- **Actions to take**:
a - In the seasonality passage, what minimum share of annual cases or rainfall must the monthly cycles cover?
b - Copy from the seasonality passage the words from "1. What is the" up to and including "for each district.".

Durations of Seasonality

Compare 2-, 3-, 4-, and 5-month block durations to identify the best SMC start month.

Overview

Once an area has been identified as seasonal using the WHO 4-month rule, the next analytical step is to determine when SMC cycles should begin and how many cycles are needed to adequately cover the transmission season.

This analysis addresses two practical planning questions:

  1. What is the optimal start month for SMC? - i.e, which month consistently marks the beginning of the peak transmission window?
  2. What is the minimum number of monthly cycles needed to cover at least 60% of annual cases or rainfall? - i.e, do districts need 2, 3, 4 or 5 cycles?

The analysis uses a rolling block approach, examining every possible consecutive window of 2, 3, 4 and 5 months between April and December to identify which window captures the greatest concentration of malaria cases or rainfall. Results are summarised across years to determine the most consistently optimal block for each district.

NoteObjectives
  • Identify the month-block (2-, 3-, 4-, 5-month window) that captures the highest proportion of annual malaria cases or rainfall for each district
  • Determine the optimal start month for SMC based on consistent historical patterns
  • Identify the minimum number of cycles required to cover >= 60% of cases or rainfall
  • Produce district-level summary tables and maps for program planning

Conceptual Background

Block Window

Rather than assuming a fixed transmission season, this method tests all plausible SMC-relevant windows, starting from April and September, at four duration lengths; 2 months, 3 months, 4 months, 5 months. For each district and year, the method identifies which window of each duration captures the greatest share of annual cases or rainfall.

For example, for a 3-month block:

Block Months Covered
apr-may-jun April, May, June
may-jun-jul May, June, July
jun-jul-aug June, July, August
jul-aug-sep July, August, September
aug-sep-oct August, September, October
sep-oct-nov September, October, November

The same logic applies for the rest of the month blocks.

- **Records**:

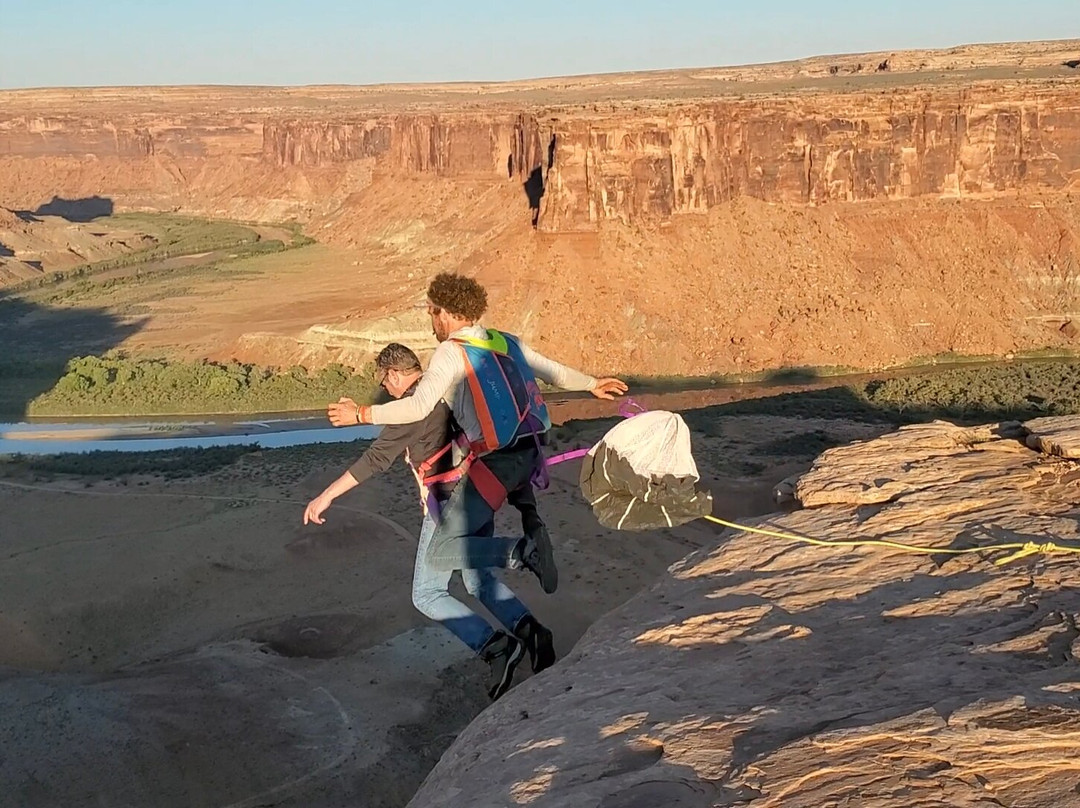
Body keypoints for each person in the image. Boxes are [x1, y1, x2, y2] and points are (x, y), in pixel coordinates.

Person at [327, 272, 627, 683]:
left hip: (492, 465)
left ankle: (520, 563)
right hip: (528, 453)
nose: (431, 322)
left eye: (432, 313)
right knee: (476, 577)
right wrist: (592, 383)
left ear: (447, 313)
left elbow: (416, 408)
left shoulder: (451, 354)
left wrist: (360, 415)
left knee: (436, 565)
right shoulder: (504, 340)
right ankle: (531, 635)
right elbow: (550, 371)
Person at [304, 342, 555, 701]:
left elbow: (375, 460)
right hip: (478, 492)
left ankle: (496, 647)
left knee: (427, 593)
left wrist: (326, 495)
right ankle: (533, 634)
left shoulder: (410, 409)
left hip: (446, 506)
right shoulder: (444, 389)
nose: (385, 389)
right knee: (477, 578)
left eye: (384, 381)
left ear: (393, 374)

- **Answers**:
a - At least 60%.

b -
1. What is the optimal start month for SMC? - i.e, which month consistently marks the beginning of the peak transmission window?
  2. What is the minimum number of monthly cycles needed to cover at least 60% of annual cases or rainfall? - i.e, do districts need 2, 3, 4 or 5 cycles?

The analysis uses a rolling block approach, examining every possible consecutive window of 2, 3, 4 and 5 months between April and December to identify which window captures the greatest concentration of malaria cases or rainfall. Results are summarised across years to determine the most consistently optimal block for each district.